Le régime policier de Poutine est le nouveau pilier contre-révolutionnaire de l’impérialisme mondial, raison pour laquelle Trump tente – de toutes ses forces et sans résultat jusqu’à présent – de parvenir à un accord avec lui.
Derrière la rhétorique « antinazie » de Poutine se cachent des tendances ultra-réactionnaires : le culte de l’autocrate, le capitalisme oligarchique, l’idéologie chauvine grand-russe et l’obscurantisme médiéval de l’Église orthodoxe russe.
Le dictateur russe promeut activement la même idéologie chauvine que Lénine critiquait durement.
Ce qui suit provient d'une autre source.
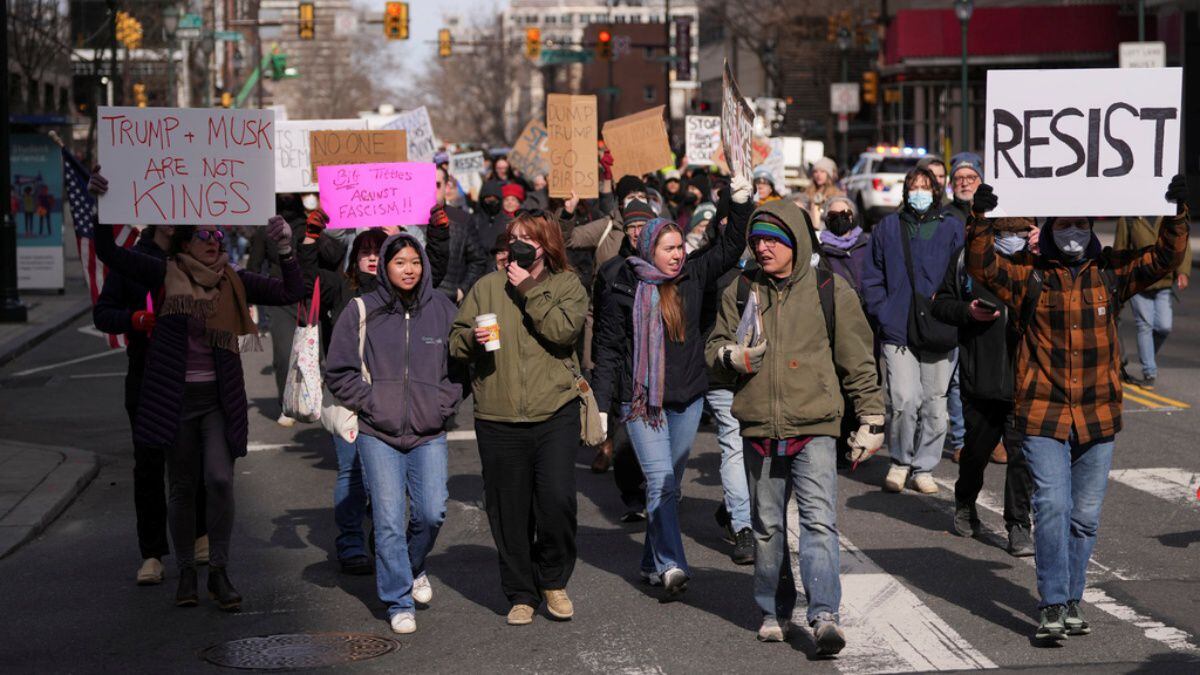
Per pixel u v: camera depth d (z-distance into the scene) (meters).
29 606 7.71
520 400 7.08
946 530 9.20
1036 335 6.87
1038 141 7.16
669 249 7.75
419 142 12.27
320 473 11.47
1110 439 6.91
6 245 23.25
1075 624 6.85
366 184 8.67
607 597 7.76
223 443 7.57
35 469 11.27
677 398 7.80
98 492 10.87
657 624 7.22
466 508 10.15
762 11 68.62
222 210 7.62
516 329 7.11
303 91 166.75
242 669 6.57
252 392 16.19
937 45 56.50
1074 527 6.95
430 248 8.79
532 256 7.00
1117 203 7.13
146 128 7.57
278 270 12.43
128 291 7.78
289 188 12.05
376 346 7.17
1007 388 8.42
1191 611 7.29
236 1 90.69
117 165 7.57
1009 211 7.20
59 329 23.36
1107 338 6.82
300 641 7.01
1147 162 7.13
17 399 16.09
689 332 7.85
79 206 9.88
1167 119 7.12
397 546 7.15
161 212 7.59
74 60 62.06
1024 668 6.41
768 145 21.59
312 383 7.50
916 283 10.10
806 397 6.61
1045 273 6.86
C’est pourquoi Poutine déteste profondément Lénine, l’accusant d’avoir « mis une bombe sous la Russie » et d’avoir « créé l’Ukraine ».
En annonçant le début de l’« opération militaire spéciale » (SVO), Poutine a déclaré que son objectif était la « dénazification » de l’Ukraine. Les médias russes répètent le mantra des « nazis » à Kiev, présentant l’Ukraine comme un « État fasciste », mais cette rhétorique maladroite ne résiste pas à la moindre critique. Le régime ukrainien est une démocratie bourgeoise, où l’extrême droite a été battue aux élections de 2019, et où Volodymyr Zelensky, d’origine juive et russophone, a été élu président.
De plus, avec sa « dénazification », Poutine n’a fait que renforcer la position de l’extrême droite ukrainienne qui, en pleine guerre, a acquis une nouvelle « légitimité » en tant que principal fantôme de la propagande de Poutine, et a finalement émergé de sa position marginale.
Le défilé annuel de la Journée de la Victoire en Russie ressemble de plus en plus à un spectacle grotesque qui a perdu tout lien avec l’expérience tragique de la guerre de libération contre le nazisme. De rituel de deuil, il est devenu une exhibition d’armes impériales. Ce défilé n’en appelle pas à la mémoire, mais à l’obéissance, à la disposition à mourir pour des objectifs impérialistes, au son des marches, des fanfares et des célébrations de la propagande télévisée. Il ne s’agit pas d’histoire, mais de sa falsification au service d’une guerre de conquête .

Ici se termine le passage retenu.